私の大好きなバンド「SEKAI NO OWARI」の唯一の女性メンバー、Saoriちゃんのエッセイ集です。
デビューして音楽活動を続けそして結婚・出産した後も、常にふとしたある瞬間に頭にひらめくいろいろな思考を、彼女ならではの視点で表現されています。
 
子どもの頃の忘れられない思い出や事件、事故。
今現在において、女性ならではの悩み、そして社会に対する理不尽にも感じること。
特に性教育が日本で置かれている位置に関してはかなり踏み込んでいて、かなり苦言や提言もされており、似たようなことを感じていた女性が改めて納得することになります。
この件については、TVなどでも取り上げられました。

また、バンドを始めてからの、メンバー間で起きたまさかの解散寸前になるまでの衝突のこと。
(もしこの時こじれてしまい収束できないままだったら、きっと解散までいっていたはずで、そうなると私たちファンはこれまで楽しんできたいろんなタイプの楽曲や大掛かりなセットで観客を楽しませてくれるライブなどがなかったかもしれないと思うととても寂しいし、「仲直りしてくれてありがとう!」と感謝したいくらいです)

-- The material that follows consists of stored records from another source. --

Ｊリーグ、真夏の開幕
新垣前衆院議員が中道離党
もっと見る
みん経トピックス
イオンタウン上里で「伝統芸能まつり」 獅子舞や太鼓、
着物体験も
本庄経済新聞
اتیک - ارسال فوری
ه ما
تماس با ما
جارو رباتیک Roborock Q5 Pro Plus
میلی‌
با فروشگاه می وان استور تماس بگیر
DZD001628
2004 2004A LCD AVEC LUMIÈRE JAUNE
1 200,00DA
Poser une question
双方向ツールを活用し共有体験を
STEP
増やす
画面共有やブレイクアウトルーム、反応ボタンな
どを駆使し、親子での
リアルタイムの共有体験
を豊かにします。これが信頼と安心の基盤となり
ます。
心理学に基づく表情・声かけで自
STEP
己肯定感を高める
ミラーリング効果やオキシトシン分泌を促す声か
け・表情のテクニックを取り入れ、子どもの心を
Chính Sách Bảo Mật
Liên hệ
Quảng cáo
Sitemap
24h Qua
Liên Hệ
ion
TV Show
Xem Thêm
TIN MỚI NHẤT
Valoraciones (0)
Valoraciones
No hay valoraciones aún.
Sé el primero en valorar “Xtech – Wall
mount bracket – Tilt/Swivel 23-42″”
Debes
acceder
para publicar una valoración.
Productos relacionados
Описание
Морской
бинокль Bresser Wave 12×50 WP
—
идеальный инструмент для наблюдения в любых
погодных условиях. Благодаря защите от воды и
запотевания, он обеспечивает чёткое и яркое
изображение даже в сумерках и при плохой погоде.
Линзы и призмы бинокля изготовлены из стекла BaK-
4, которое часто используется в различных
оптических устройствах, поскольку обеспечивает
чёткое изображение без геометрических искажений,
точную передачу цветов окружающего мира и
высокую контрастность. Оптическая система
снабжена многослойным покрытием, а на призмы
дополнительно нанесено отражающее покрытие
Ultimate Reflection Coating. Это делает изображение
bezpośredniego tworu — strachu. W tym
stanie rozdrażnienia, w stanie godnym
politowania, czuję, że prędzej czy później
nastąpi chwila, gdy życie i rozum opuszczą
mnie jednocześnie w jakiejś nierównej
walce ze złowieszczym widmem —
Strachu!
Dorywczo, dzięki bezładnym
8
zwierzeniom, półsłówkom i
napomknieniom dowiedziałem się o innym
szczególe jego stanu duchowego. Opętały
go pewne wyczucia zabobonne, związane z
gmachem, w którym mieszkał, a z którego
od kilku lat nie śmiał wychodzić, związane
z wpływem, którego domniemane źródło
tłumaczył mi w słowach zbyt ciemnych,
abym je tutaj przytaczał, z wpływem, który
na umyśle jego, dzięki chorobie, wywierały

そして妻となり母となったときにはじめて知った夫の事や子供に対する接し方や、さらに普段から感じていた世界の中の違和感。
 
それらを様々に考察する彼女のセンスが感じられました。
中でも言葉選びがとてもおもしろくて、
 ・銭湯で見かけた美しい女性を見てドキドキしたというシーンで、
  「ときときと鳴る胸を・・・」
 ・民家からの風鈴の音に反応したとき、
  「心がころころと呼応した」
などのようなちょっと不思議でかわいい表現があって、新しいオノマトペみたいですね。
 
そもそものタイトルである「ねじねじ」という言葉も、メンバーのFukaseくんから言われた言葉からきているそうですよ。
 
普段から歌唱する自分たちの曲の歌詞も、自分たちですべて創作しているので、メンバーの誰もが感性が豊かなのかなと感心します。
元々なのか、曲作りをしていくうちに育ったのかはわからないけど…。
いずれにしても、これからも曲の中で素敵な言葉紡ぎを期待しています。